Print

Print


On Mon, 11 Aug 2003, Andy Powell wrote:

> Largely prompted by the need to write up a discussion paper on 'structured
> values' for the DC Usage Board, I've been working on writing up an
> 'abstract model' for DC metadata records.
>
>   http://www.ukoln.ac.uk/metadata/dcmi/abstract-model/
>
> As the introduction says, "the primary purpose of [the abstract model] is
> to provide a reference model against which particular DC encoding
> guidelines can be compared, in order to facilitate better mappings and
> translations between different syntaxes".  However, I strongly suspect
> that documenting the DC abstract model in this way will also be very
> helpful to people who want to use DC properties and constructs within
> their own non-DCMI metadata applications.


I think this will be a very useful document.

Some comments:

1.      Section 3 Qualified DC model : Third bullet and note

I am wondering about the implications of the note

<quote>
It (is) recognised that many real-world metadata applications will use
additional properties beyond those indicated in the third bullet point
above. While such usage does not fall strictly within the definition of
'qualified DC' provided here, such applications are strongly encouraged to
conform to the DCMI abstract model in order to achieve maximum
interoperability with other DC metadata records.
</quote>

The third bullet states :Each property must be one of the elements or
element refinements recommended by the DCMI

I am wondering whether it is worthwhile defining the model of qualified DC
so strictly that 'many real-world' applications of DC will be excluded?
Particularly, as you mention above,as this model may be quite helpful to
such applications.

I would prefer the third bullet to say something like:

Wherever possible existing DCMI elements or element refinements should be
used to describe properties.

And possibly add a bullet along the lines of:

Local (novel? non-DCMI?) terms should follow DCMI conventions as regards
relationships between terms i.e. properties should be expressed as
elements or element refinements with no nesting or grouping.

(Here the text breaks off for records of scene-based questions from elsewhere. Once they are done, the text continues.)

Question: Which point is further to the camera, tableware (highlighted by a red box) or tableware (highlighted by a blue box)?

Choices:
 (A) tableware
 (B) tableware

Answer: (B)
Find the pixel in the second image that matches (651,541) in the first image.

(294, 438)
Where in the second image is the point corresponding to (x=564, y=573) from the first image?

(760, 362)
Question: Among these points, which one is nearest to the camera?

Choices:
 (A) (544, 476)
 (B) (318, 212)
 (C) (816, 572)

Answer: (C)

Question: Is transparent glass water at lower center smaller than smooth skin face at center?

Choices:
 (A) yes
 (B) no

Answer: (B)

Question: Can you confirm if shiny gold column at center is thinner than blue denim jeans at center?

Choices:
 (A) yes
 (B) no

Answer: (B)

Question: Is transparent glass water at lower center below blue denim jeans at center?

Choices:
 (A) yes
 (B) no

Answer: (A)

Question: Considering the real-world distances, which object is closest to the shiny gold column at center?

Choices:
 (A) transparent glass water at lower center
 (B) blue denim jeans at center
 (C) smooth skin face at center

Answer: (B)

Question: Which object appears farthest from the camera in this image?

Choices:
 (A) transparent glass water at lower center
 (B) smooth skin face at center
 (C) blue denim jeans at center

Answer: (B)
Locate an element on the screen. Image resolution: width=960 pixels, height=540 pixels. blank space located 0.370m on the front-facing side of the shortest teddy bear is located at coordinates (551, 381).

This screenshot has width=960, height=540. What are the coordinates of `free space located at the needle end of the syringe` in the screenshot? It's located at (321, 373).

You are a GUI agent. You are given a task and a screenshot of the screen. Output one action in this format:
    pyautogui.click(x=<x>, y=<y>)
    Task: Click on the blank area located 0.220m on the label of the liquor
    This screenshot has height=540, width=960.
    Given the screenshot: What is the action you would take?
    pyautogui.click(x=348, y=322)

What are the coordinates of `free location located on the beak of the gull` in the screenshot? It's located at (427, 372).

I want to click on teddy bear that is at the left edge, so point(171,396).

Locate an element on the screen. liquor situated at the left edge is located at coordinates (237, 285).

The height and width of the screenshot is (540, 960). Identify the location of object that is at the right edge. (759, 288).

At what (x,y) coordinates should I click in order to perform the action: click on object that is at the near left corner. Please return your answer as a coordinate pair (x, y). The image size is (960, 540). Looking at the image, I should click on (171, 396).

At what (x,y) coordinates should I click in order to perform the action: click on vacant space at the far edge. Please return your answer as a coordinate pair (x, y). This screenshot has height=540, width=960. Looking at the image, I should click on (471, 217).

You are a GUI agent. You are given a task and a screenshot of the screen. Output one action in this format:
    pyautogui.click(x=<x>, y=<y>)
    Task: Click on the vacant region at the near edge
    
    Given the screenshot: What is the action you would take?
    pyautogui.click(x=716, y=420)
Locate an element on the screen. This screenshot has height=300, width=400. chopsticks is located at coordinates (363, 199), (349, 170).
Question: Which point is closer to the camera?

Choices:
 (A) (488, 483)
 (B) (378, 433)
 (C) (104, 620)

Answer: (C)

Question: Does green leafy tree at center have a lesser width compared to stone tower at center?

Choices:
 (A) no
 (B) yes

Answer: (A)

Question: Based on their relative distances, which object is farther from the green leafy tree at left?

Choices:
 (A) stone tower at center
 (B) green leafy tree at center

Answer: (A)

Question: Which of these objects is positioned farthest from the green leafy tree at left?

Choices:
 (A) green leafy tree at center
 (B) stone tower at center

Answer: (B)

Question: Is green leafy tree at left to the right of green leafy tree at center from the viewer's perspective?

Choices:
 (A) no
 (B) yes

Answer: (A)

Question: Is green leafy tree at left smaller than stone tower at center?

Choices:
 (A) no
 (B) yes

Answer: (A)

In any case, to me there seems some ambiguity in the note as it reads now.
The note encourages conformance with the abstract model, but the wording
seems a little ambiguous as to whether you are encouraging applications to
strictly adhere to only DCMI terms, or whether the intention is to
encourage conformance with the model as far as possible despite the use of
local terms. I am assuming it's the latter as whilst agreeing that
interoperability will be best served by applications using DC terms where
possible in a consistent way I am not sure that excluding appropriate
local  terms serves interoperability in any beneficial way? It
might well make processing the metadata easier but that is not quite the
same thing.


In which case I would prefer the note to say: .....such applications are
strongly encouraged to conform to the DCMI abstract model in all other
ways in order to achieve maximum interoperability with other DC metadata
records.

... and this would to my mind make this note closer in intent to section 6
within the "Guidelines for implementing Dublin Core in XML" recommendation
  http://dublincore.org/documents/dc-xml-guidelines/


2. What is a 'record'?

<quote>A record is some structured metadata about a resource, comprising
one or more properties and their associated values. </quote>

Perhaps my concerns above arise from too 'concrete' an understanding of
'record'. If a 'record' is as defined here 'some structured metadata' then
in effect an XML document might consist of a 'Qualified DC record' plus
some additional properties?

You touch on the ambiguity of 'record' in the appendix on RDF expression.
Presumably a number of RDF DC Qualified records could make up a more
complex RDF document describing various aspects of a resource.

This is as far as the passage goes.